▶ **Extract provided**
------

Any help would be appreciated!
With kind regards,

Fouke

Hi Fouke,

Welcome to the club of CiteProc impementers!

The tests you’re referring to are citeproc-js tests, not CSL only
tests, i.e., they also cover implementation details of citeproc-js
which are not part of the specification. We have been planning to
create an implementatioin agnostic test suite for a few years now. If
anyone’s to blame that it isn’t ready yet, it’s me: I volunteered to
work on it, but never found the time to do it.

If you’re interested in additional tests, there are a lot of citeproc-
ruby and csl-ruby tests here:

https://github.com/inukshuk/citeproc-ruby/tree/master/spec/citeproc/rub
y




These are appoximately 1,000 tests covering many aspects of CSL and
some citeproc-ruby implementation details (I’m certain there are tests
for page ranges for example).

Finally, here are most of citeproc-js tests converted to cucumber
features (not including tests added in the last two years):

I have tried for a long time to write a stateless processor, but I
don’t think it’s possible (disambiguation aside, you need have citation
styes which use ibidem for consecutive citations and, if I remember
correctly, there are number of other requirements which make it
necessary to manage state). My current solution is to distinguish
between a stateless renderer component, a CSL node tree for style and
locale, a formatter (for formatting the output and handling things like
double spaces, flipping single or double quotation marks etc.), and a
stateful processor – I don’t think you can make do with significantly
less.

Sylvester

signature.asc (213 Bytes)

Hi Sylvester,

Thanks for the welcome!

Yeah, an implementation agnostic test suite would be ideal, as it’s
frustrating some times thinking I’ve implemented one feature, only to
find that the test cases also depend on features that are not part of
the CSL specs. Maybe later on, when I’ve implemented most of the
remaining features, I will contact you again to see how I can help to
create such a suite. That will also be a good time for me to switch from
the citeproc-js test format to cucumber (SpecFlow as it’s called for
.NET), and then I will also have a look at the Ruby test sets. Thanks.

And for stateless vs statefull, like you I’ve tried to avoid a stateful
implementation until now, but I too no longer see any way to avoid it.
As you don’t either, I’ll give in then, embrace the dark side.

The other components you mention are already part of my solution, that’s
reassuring. I added one other: I actually compile the style/locale node
tree into c# code.

Could you point out to me which parts of your code tend to the double
spaces/quotes/punctuation?

------

▶ **Data segment**
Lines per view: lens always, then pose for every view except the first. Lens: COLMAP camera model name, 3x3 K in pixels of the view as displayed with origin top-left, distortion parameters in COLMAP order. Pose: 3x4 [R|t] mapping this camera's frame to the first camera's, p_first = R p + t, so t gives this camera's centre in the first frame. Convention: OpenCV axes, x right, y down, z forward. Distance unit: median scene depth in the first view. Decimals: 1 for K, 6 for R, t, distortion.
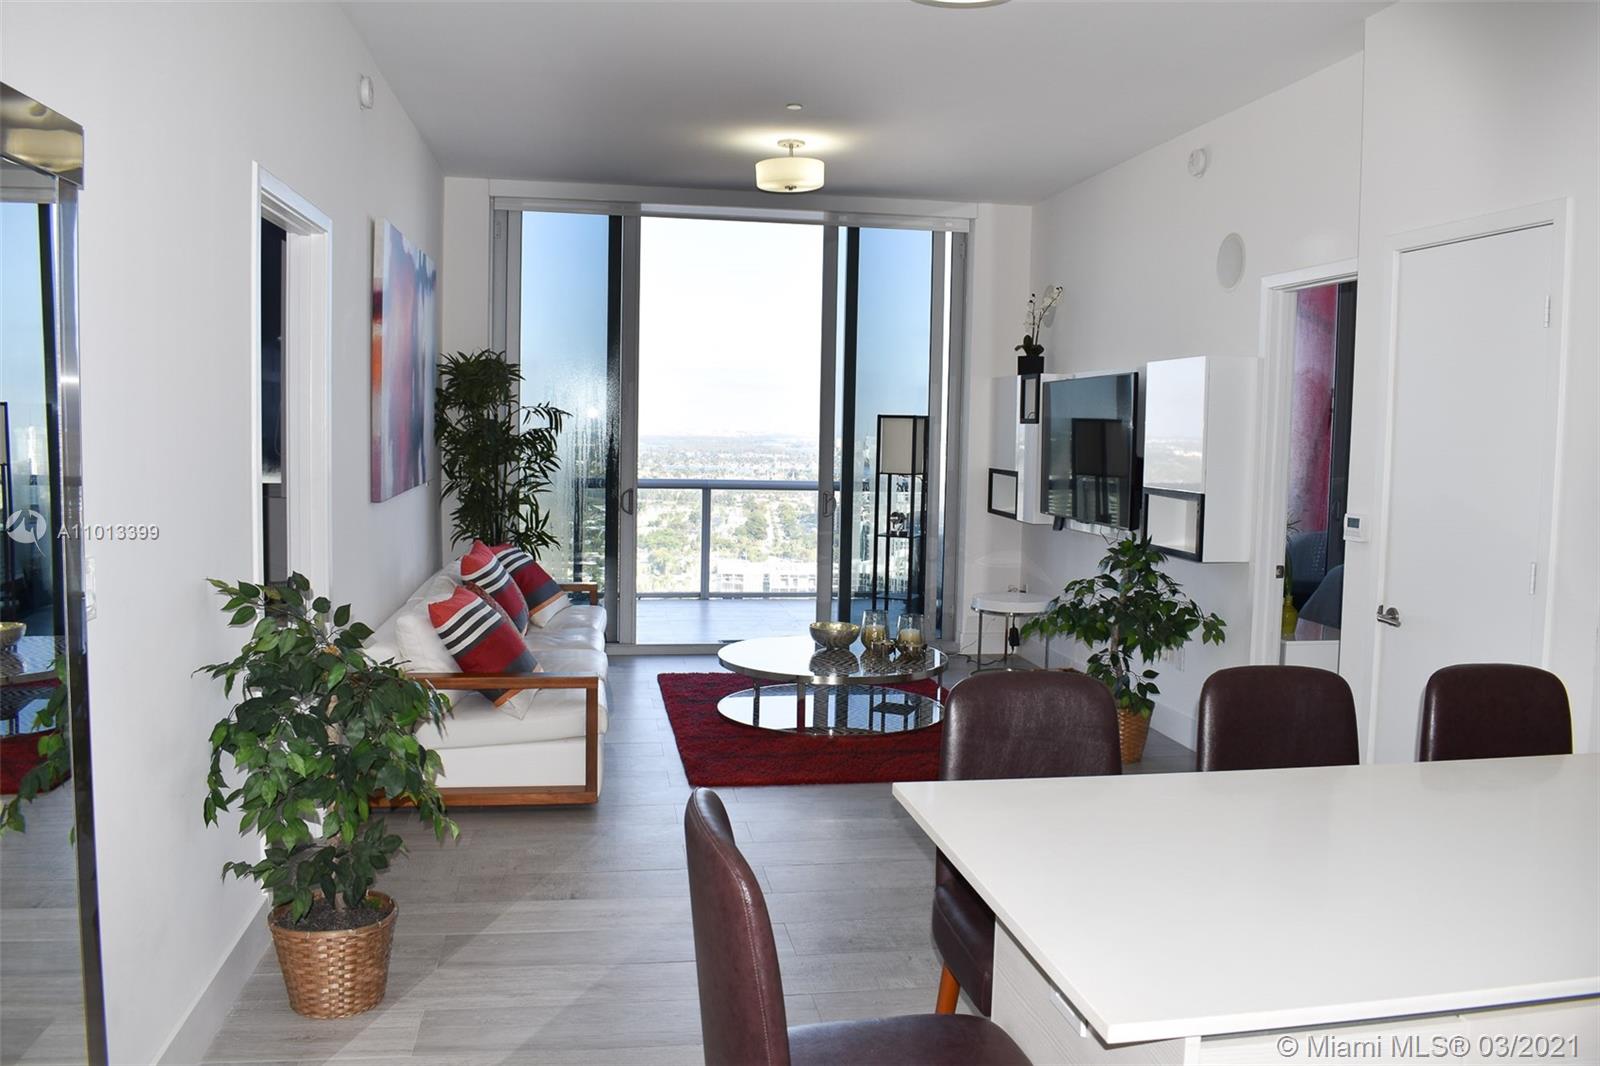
lens RADIAL K [[1261.5, 0, 813.8], [0, 1261.5, 532.0], [0, 0, 1]] dist [-0.097246, 0.019617]
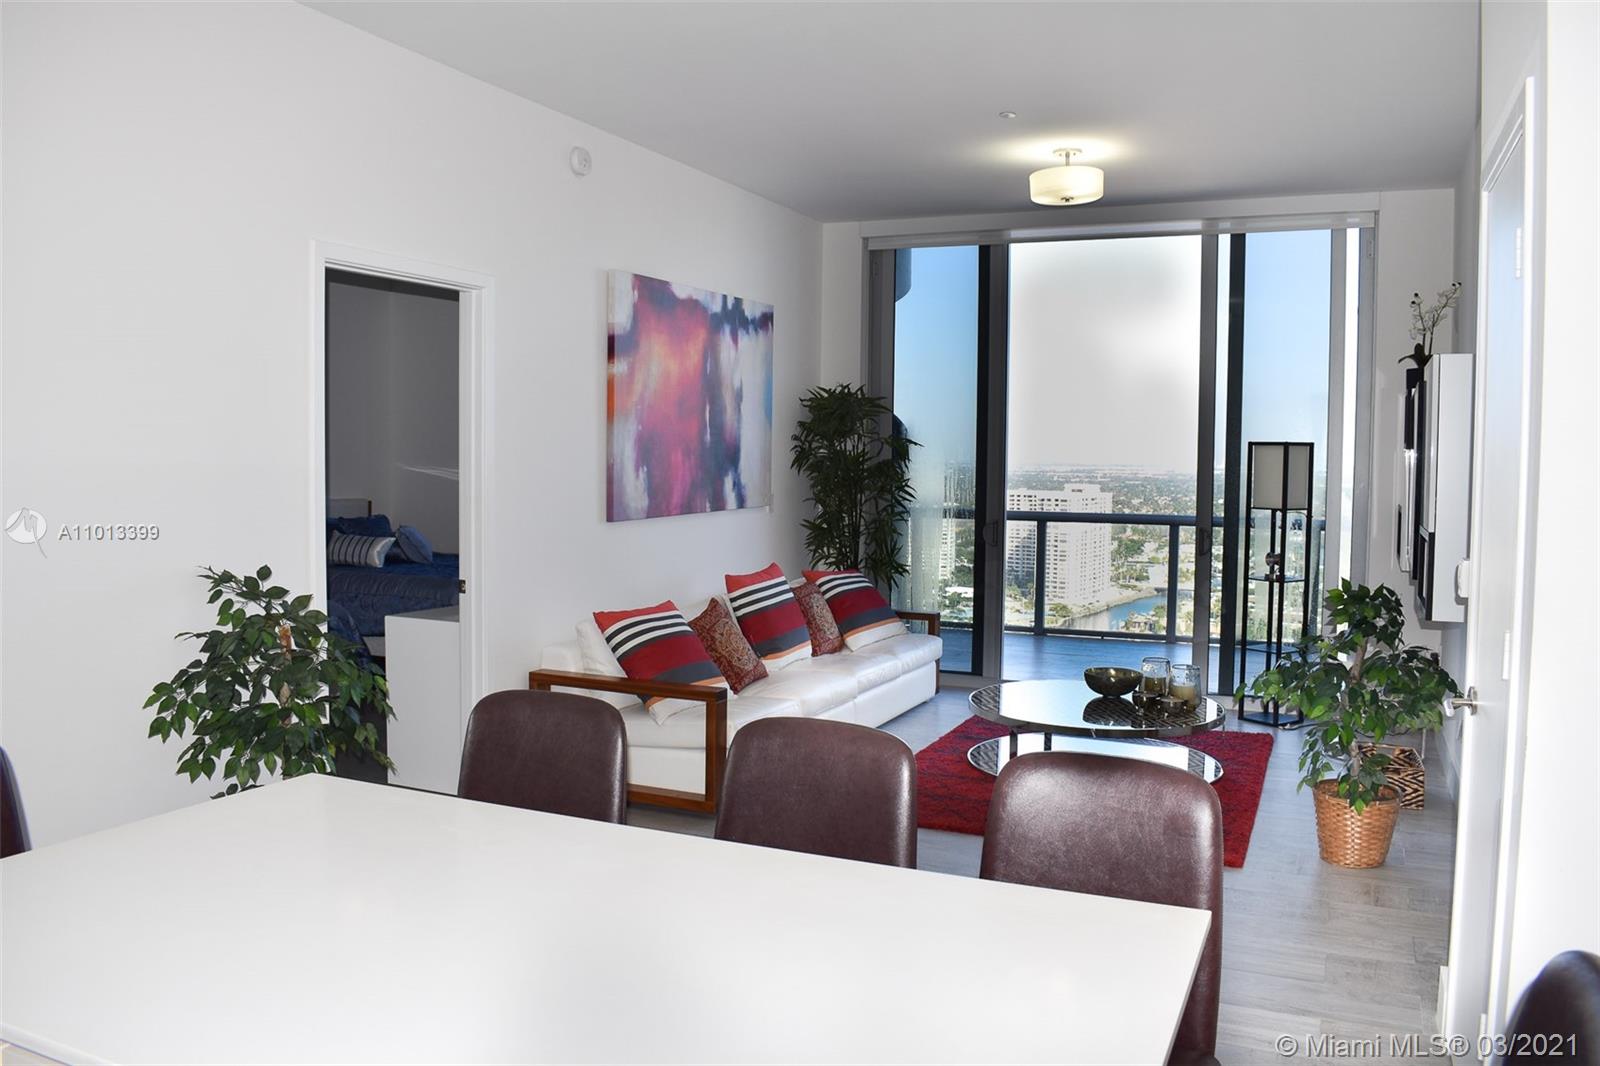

------

▶ **What you need to do**
1) Translate the sentence "I added one other: I actually compile the style/locale node tree into c# code." from the CiteProc thread into French.
2) Output the passage of the CiteProc thread from "And for stateless" up to and including "the dark side.", reproducing it verbatim.
Rely only on the CiteProc thread and not on the material.

▶ **Answers for the tasks**
1) J'en ai ajouté un autre : je compile en fait l'arbre de nœuds de style/locale en code c#.

2)
And for stateless vs statefull, like you I’ve tried to avoid a stateful
implementation until now, but I too no longer see any way to avoid it.
As you don’t either, I’ll give in then, embrace the dark side.